It's easier to work backwards from Pascal's ability then trying to work out what the handheld is and move up from there...
Firstly, I think having active cooling in the handheld is a bad idea, unless it is passively cooled on the go, and only active when plugged into the dock. Actively cooled, the device could potentially hit normal pascal clocks if the cuda core count is low enough (keeping the TDP low)
Looking at the X1, 256 cuda cores @ 500mhz is only 1.5 watts (just the GPU) so if we are talking about pascal, 16nm and X2, 1.1 watts from 500mhz makes sense with power consumption (similar to the drop between GTX 980 and GTX 1060)

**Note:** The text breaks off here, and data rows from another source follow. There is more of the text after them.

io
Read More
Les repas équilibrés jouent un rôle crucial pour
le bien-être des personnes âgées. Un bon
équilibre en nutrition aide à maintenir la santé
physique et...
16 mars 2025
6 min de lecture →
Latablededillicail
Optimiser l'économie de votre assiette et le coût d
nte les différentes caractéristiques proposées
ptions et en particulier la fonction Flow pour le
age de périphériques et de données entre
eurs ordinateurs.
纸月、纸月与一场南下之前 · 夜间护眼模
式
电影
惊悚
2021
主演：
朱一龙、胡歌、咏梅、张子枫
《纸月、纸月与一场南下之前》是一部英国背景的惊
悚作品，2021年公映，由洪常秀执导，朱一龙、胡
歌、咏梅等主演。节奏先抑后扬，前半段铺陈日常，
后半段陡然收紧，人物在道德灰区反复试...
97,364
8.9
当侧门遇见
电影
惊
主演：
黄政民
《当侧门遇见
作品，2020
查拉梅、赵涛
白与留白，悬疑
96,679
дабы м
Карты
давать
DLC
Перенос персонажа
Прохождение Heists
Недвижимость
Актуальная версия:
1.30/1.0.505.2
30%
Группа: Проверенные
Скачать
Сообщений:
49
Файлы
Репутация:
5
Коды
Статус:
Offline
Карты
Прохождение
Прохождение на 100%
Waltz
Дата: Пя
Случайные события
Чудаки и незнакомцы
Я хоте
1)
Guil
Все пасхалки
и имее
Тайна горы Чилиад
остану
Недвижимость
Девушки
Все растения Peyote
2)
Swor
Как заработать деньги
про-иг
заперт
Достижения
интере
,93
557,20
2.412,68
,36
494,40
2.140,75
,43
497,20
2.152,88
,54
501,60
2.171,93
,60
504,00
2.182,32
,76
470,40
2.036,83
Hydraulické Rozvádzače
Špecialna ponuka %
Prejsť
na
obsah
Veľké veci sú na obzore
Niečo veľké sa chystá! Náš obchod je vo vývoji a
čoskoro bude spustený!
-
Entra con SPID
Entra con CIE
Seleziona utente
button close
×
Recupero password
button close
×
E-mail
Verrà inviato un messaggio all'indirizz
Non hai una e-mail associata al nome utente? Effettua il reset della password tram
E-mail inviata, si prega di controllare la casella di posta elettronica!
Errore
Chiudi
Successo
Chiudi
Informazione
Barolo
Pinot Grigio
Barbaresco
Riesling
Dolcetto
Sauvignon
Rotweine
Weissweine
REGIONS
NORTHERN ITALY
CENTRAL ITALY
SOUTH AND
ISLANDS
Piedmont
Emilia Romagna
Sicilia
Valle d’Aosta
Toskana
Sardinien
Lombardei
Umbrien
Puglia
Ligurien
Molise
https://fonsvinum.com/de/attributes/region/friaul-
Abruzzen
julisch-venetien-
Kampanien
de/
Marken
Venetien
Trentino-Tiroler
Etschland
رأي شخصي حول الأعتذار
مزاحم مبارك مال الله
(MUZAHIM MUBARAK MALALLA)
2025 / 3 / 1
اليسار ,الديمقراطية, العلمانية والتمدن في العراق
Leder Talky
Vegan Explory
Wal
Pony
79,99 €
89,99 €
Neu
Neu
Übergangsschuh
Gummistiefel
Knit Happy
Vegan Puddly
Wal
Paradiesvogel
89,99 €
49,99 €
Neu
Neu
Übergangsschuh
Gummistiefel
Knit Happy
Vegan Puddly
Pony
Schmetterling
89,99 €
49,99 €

Pascal can clock between 1.5 ghz and 1.6 ghz indefinitely. X2 will likely have 1 of 2 configurations, either 256 cuda cores like X1, or 384 cuda cores. This leads to a performance for the docked device running at full speed, somewhere between 768 GFLOPs - 819GFLOPs for 256 cuda cores OR 1152 GFLOPs - 1228 GFLOPs for 384 cuda cores. Targeting 1080p.
If the handheld is 540p, you'd require 1/4th the flops, meaning 1/4th the clock, putting the handheld at 375mhz - 400mhz on the go, this works out to 192 GFLOPs - 205 GFLOPs for 256 cuda cores OR 288 GFLOPs - 307 GFLOPs for 384 cuda cores. Because of the lower clocks, you should be looking at ~1 watt for the GPU here give or take .2 watts depending on config.
Pascal GFLOPs are better than GCN GFLOPs in OpenGL and DX11 when comparing GCN to these numbers, the docked device would be similar in performance to 1 TFLOPs for the docked 768GFLOPs device OR 1.7 TFLOPs for the docked 1228 GFLOPs device. NX using X2 and clocking to pascal's stable clocks, should be on par with XB1 and PS4, anywhere from slightly under XB1 to slightly under PS4. Because the handheld would likely use 540p resolution for the screen, Nintendo shooting for 1228 GFLOPs makes more sense, and remember this is Nvidia we are talking about, Nintendo is just the costumer, they would want to compete with AMD here and get as close to or beat out PS4 if possible (1.7ghz clocks needed)
It should also be noted that if an alternative dock (console) had this same X2 chip, they could bridge them with SLI when connected, and Nintendo could end up with a 2.5 TFLOPs Pascal device, which would be close to a ~3.2 TFLOPs GCN device. This could also be a way for Nintendo to introduce VR at a later date as well...